• **Provided passage**:
You should specify the ESP string as the line number and variables'
name to change separated by colon.

For example, if the source code is below and your input is "2:x",
the line 2 works the same as "x = rand(2 ** 2048); puts x". So the
output is random number.
+---+-------------------------------------------------------------------------+
| 1| x = 3 |
| 2| puts x |
+---+-------------------------------------------------------------------------+
Encryption Source code is here.

• **Available data**:
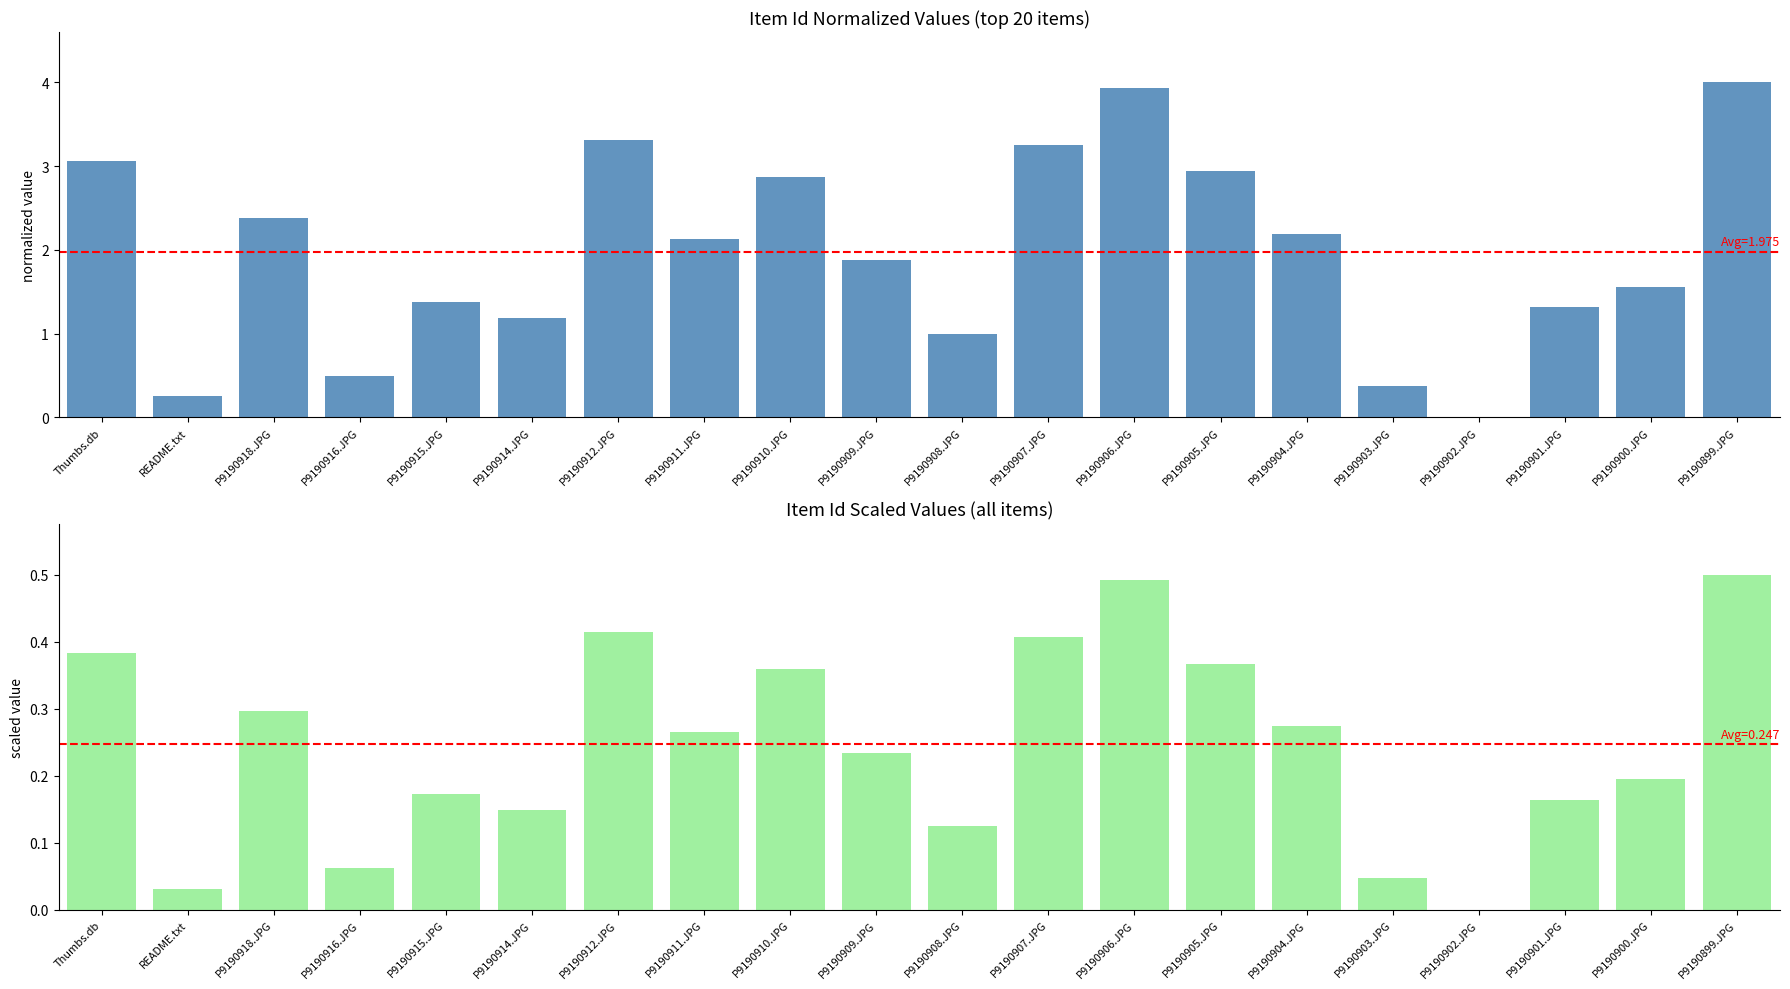

What is the label of the 6th bar from the left?

P9190914.JPG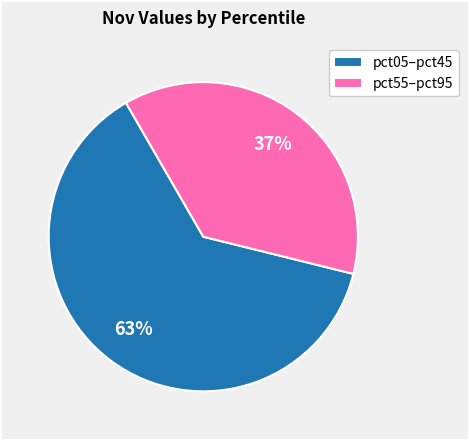

What is the smallest slice in the pie chart?

pct55–pct95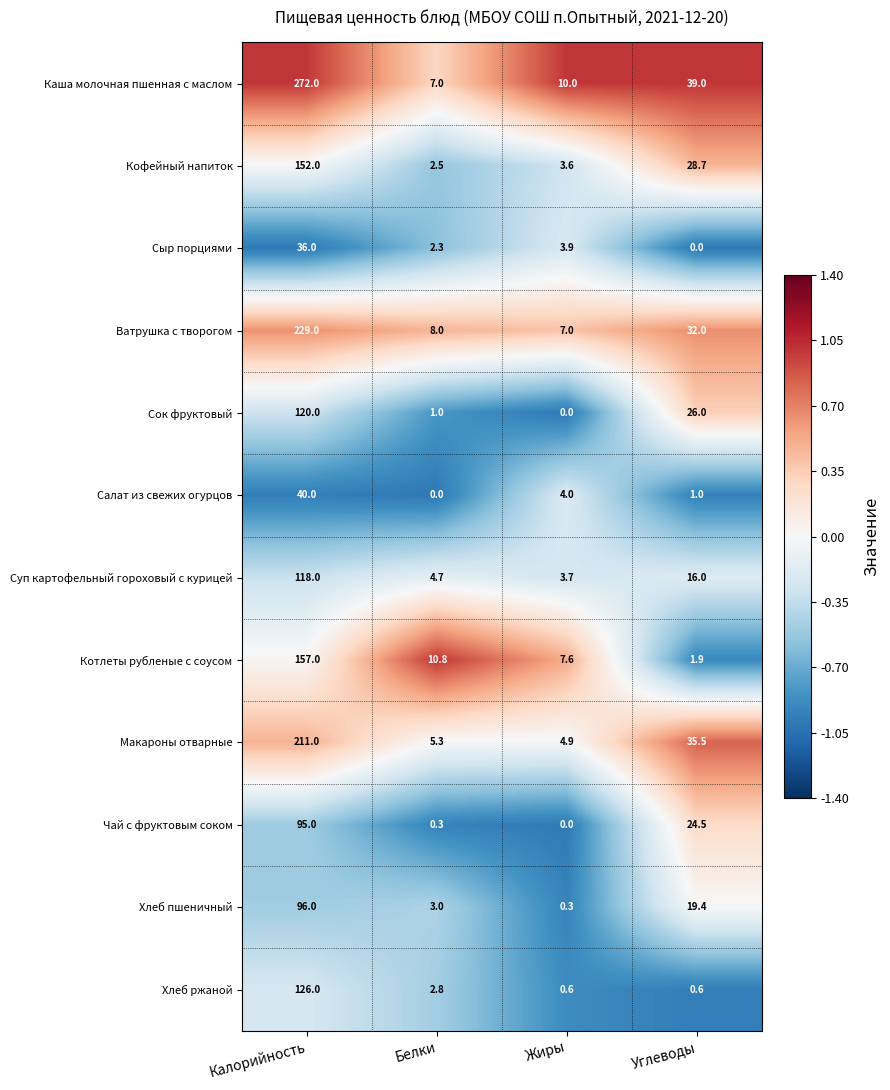

Where is Хлеб ржаной nearest to the value 63?

Белки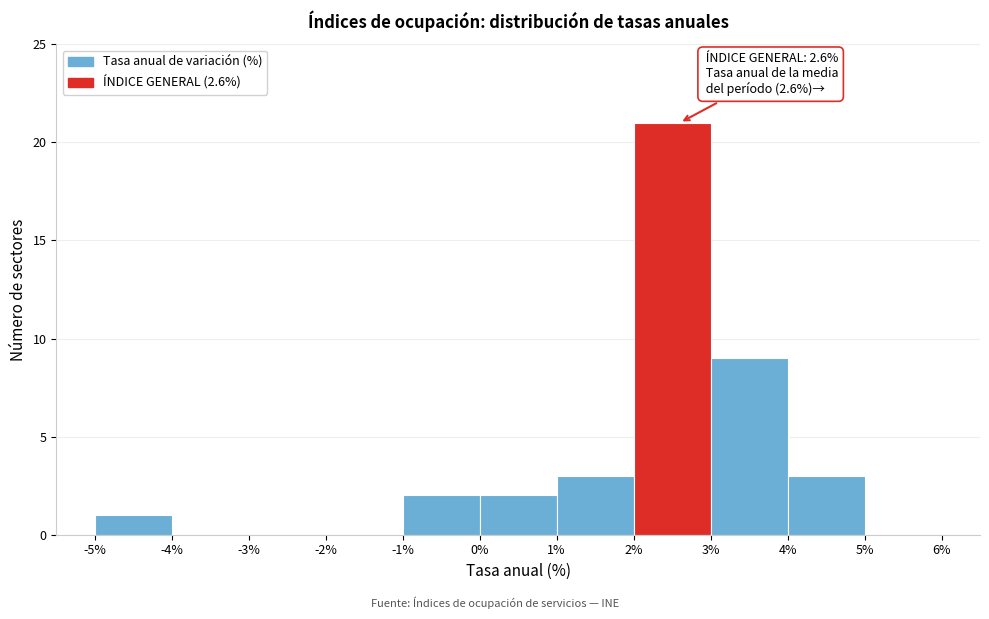

Over which range of the x-axis is the bar tallest?

2% to 3%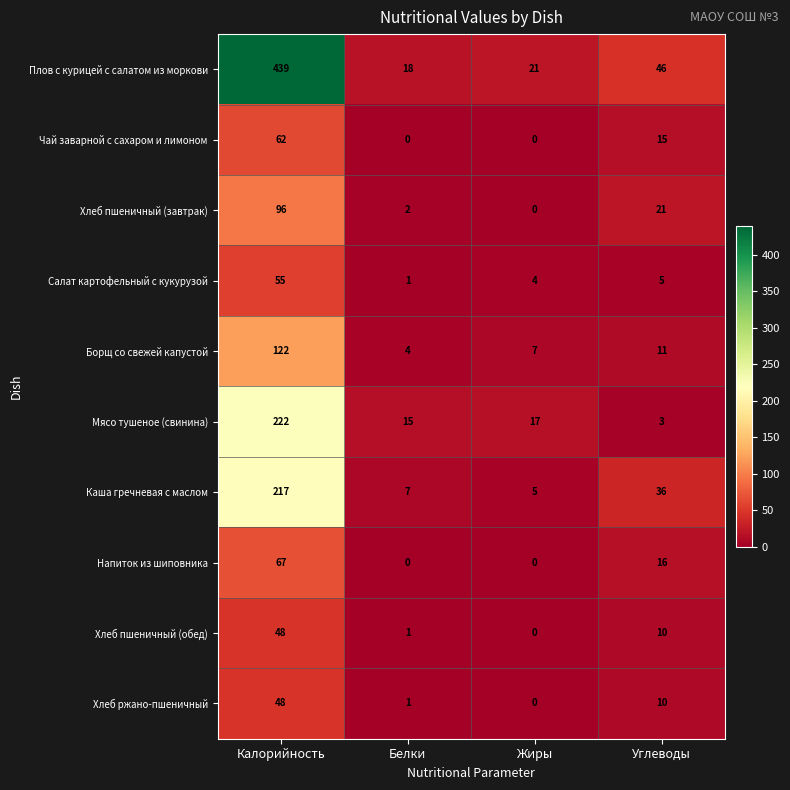

Which series has the largest range (max minus min)?

Плов с курицей с салатом из моркови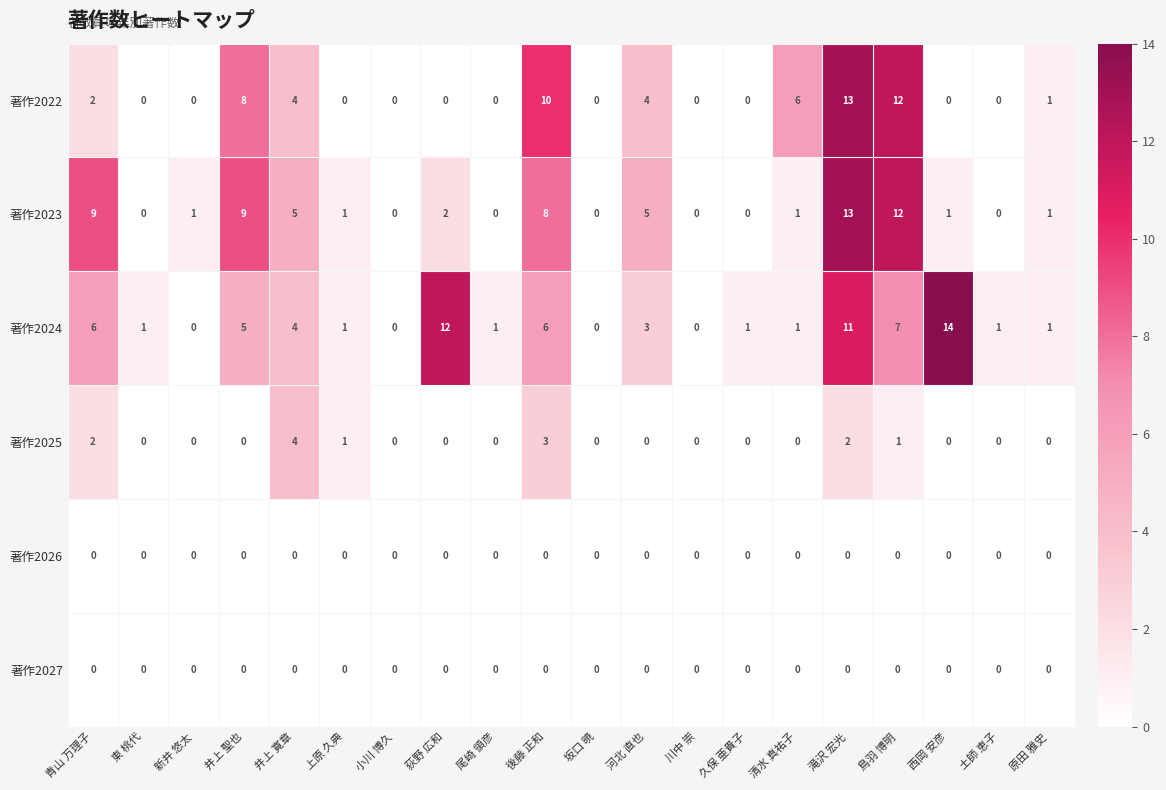

What is the total value across all series at 青山 万理子?

19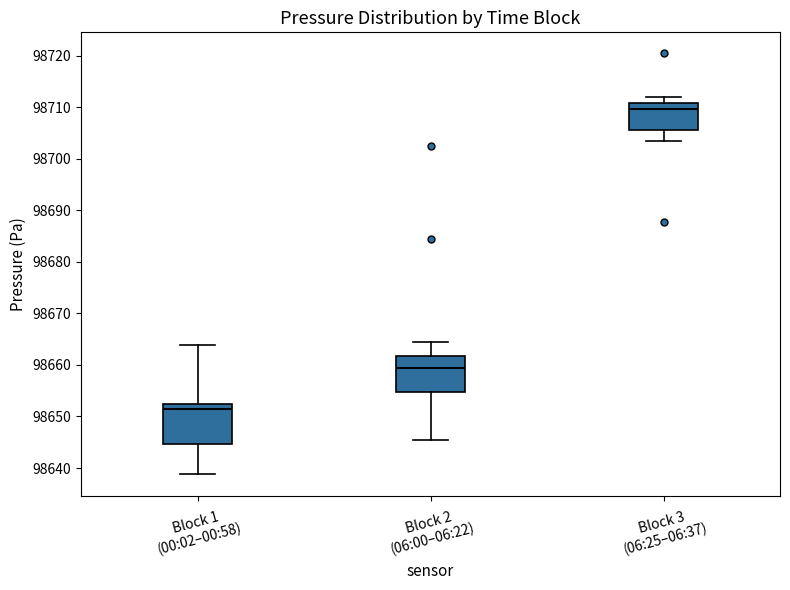

Reading left to right, read every box against the y-axis: the position of its median line, the range the box covers, and the ends of its whiskers. The values are not printed on the chart, so give them approximately, as read against the axis.

Block 1 (00:02–00:58): median 98651, box 98645 to 98652, whiskers 98639 to 98664
Block 2 (06:00–06:22): median 98659, box 98655 to 98662, whiskers 98645 to 98665
Block 3 (06:25–06:37): median 98710, box 98706 to 98711, whiskers 98703 to 98712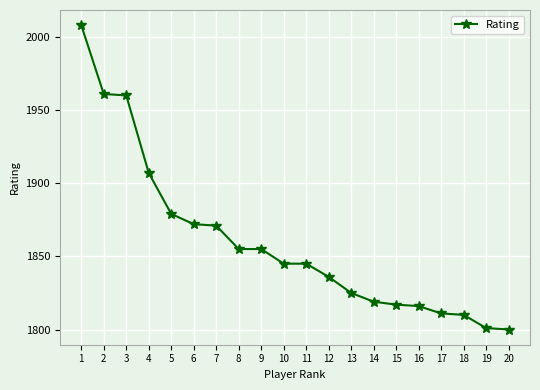

Reading right to left, transcribe all the data shown in this chart.

20=1800	19=1801	18=1810	17=1811	16=1816	15=1817	14=1819	13=1825	12=1836	11=1845	10=1845	9=1855	8=1855	7=1871	6=1872	5=1879	4=1907	3=1960	2=1961	1=2008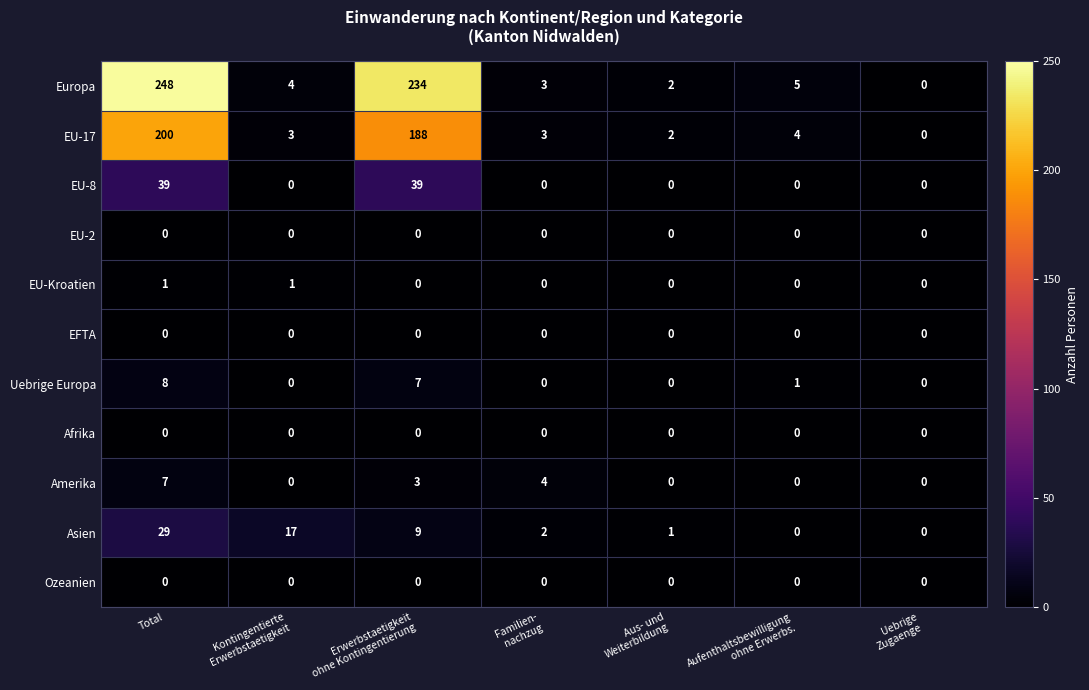

What is the average value of the Asien series?

8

• **Job item**: In the ESP string instructions, what character separates the line number from the variable name? The records were drawn from a separate source.

• **Expected output**: A colon.